In den Medien haben viele Erfolg, die weder über vielfältiges Wissen verfügen, noch über gefeilte Rhetorik oder gutes Auftreten. Lautsprecher-Menschen und Blender können weit kommen. Bleibt die Bildung also auf der Strecke? Zunächst mal ist Bildung Menschenrecht und Teil der UN-Menschenrechtscharta: „… Bildung muss zu Verständnis, Toleranz und Freundschaft zwischen allen Nationen und allen rassischen oder religiösen Gruppen beitragen und der Tätigkeit der Vereinten Nationen für die Wahrung des Friedens förderlich sein…“ Haben wir deswegen so viele Kriege und Streitigkeiten, weil Bildung fehlt?

Bildung ist oder sollte zumindest der Einstieg in ein Leben mit mehr Chancen sein. „Bildung hat in der modernen Gesellschaft einen hohen Stellenwert“, so die Soziologin Jutta Allmendinger: „Sie entscheidet maßgeblich über Lebenschancen und befähigt Menschen, ein selbstbestimmtes Leben zu führen.“ Aber was ist denn nun Bildung? Die Summe aller Schulfächer? Vorausgesetzt, wir lernen, was uns vorgesetzt wird? Nach dem früheren Automanger Daniel Goeudevert ist Bildung „ein aktiver, komplexer und nie abgeschlossener Prozess, in dessen glücklichem Verlauf eine selbstständige und selbsttätige, problemlösungsfähige und lebenstüchtige Persönlichkeit entstehen kann“.
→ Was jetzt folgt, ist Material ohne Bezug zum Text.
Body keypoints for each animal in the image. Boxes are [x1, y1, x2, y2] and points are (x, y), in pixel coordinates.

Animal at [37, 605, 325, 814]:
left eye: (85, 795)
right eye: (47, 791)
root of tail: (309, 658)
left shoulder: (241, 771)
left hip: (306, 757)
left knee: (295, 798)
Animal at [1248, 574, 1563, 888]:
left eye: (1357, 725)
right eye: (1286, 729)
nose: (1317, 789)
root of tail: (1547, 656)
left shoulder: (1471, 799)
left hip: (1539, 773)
Bildung ist demnach weit mehr als Wissen. Denn Wissen alleine schleppen wir mit unserem Smartphone und Google, dem größten Lexikon aller Zeiten, permanent mit uns herum. Wir könnten also die klügsten Menschen aller Zeiten sein. Noch nie war es so einfach, an Wissen zu kommen. Aber ständig erlebe ich Menschen wie das Kaninchen vor der Schlange. Fast in Schockstarre. Oder zumindest in Lethargie. „Bild dir deine Meinung“ wirbt die BILD-Zeitung und bietet Häppchen-Journalismus mit boulevardesker Aufbereitung. Nur die Welt ist sehr komplex und eben nicht auf reduziertem Schlagzeilenformt zu erklären. Wer sich wirklich eine Meinung bilden will, braucht viele Infos und ein Denk-System, um z.B. keinen manipulativen Botschaften auf den Leim zu gehen.
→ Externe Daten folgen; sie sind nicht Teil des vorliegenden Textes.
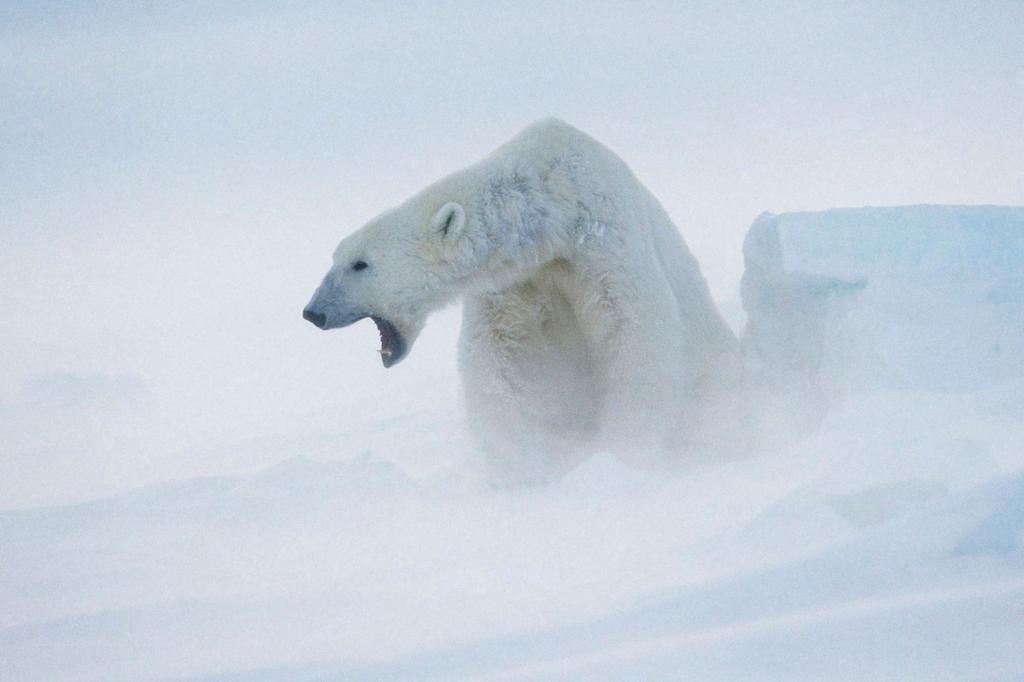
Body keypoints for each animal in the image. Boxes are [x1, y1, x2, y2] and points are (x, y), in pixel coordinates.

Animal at [303, 118, 745, 477]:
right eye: (336, 256)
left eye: (360, 264)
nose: (313, 312)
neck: (553, 209)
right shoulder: (516, 281)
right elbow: (499, 360)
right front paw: (520, 465)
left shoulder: (604, 243)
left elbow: (636, 334)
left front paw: (623, 454)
Leider lese ich in Bewerbungen äußerst selten die Aussage: „Ich bin lernbegierig. Ich möchte gerne mehr wissen.“ Vielleicht haben Lernen und Bildung mittlerweile ein schlechtes Image. Langweilig, bieder, old school. Das wäre doch mal was: „Ich lerne so gerne“, strahlt eine junge Frau in die Kamera – und wirkt äußerst sexy. Ich bin mal wieder nicht realistisch. Attraktiver sind Ablenkungsmöglichkeiten. Denken wir nur an Computerspiele, TV-Progamme rund um die Uhr oder auch den derzeitigen Hype um Pokémon. Bestimmt bekomme ich jetzt den Einwand: Dabei könne man auch lernen. Nur was?
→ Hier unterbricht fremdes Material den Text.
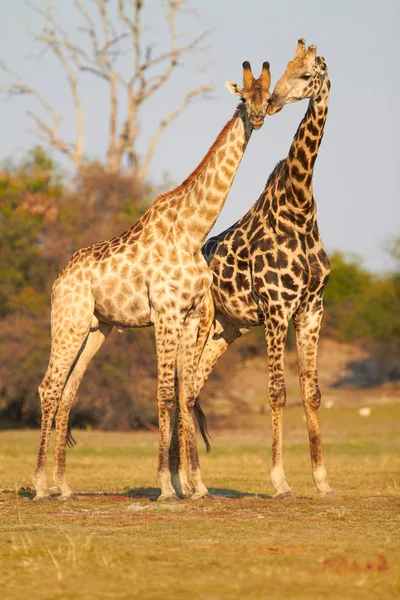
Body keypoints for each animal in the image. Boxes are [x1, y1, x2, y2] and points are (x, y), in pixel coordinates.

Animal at [32, 59, 272, 502]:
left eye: (269, 97)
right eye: (244, 97)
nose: (260, 116)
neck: (191, 230)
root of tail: (58, 281)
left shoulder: (191, 317)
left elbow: (185, 394)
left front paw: (198, 487)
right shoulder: (164, 313)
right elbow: (163, 395)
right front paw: (165, 487)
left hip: (97, 328)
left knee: (69, 391)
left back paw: (64, 486)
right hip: (68, 322)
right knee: (49, 387)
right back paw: (40, 487)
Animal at [171, 38, 334, 502]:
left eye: (305, 73)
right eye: (284, 70)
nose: (275, 103)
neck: (300, 206)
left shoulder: (311, 309)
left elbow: (312, 392)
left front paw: (322, 480)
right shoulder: (277, 309)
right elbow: (277, 391)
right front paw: (279, 481)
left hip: (227, 329)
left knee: (192, 388)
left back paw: (193, 481)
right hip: (199, 322)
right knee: (182, 389)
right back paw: (186, 482)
Dabei kann es nichts Wichtigeres geben, als dass wir jungen Menschen die Freude an Bildung, die Lust am Lernen und den Eifer am Weiterentwickeln vermitteln. Wissen alleine reicht jedenfalls nicht. Es geht um die Transferleistung: Bildung, Ereignisse und Entscheidungen in den richtigen Kontext zu setzen. Das ist  mehr als reines (Auswendig)Lernen und zeigt sich nicht nur in guten Noten. Da braucht es Erfahrung, Mut zur Entscheidung und die Bereitschaft, von anderen Beratung anzunehmen. Auch oft zu schweigen, zuzuhören, zu lesen und erst alle Fakten zu sammeln. Bild dir … deine Meinung. Entwickle Hirn – und Herz. Aus dieser Gemengelage entstehen weise Schritte.

In diesem Sinne: carpe diem. Nutzen Sie die Weisheit des Lebens. Tragen Sie selbst dazu bei. Bildung fördert Denken. Denken fördert Bildung.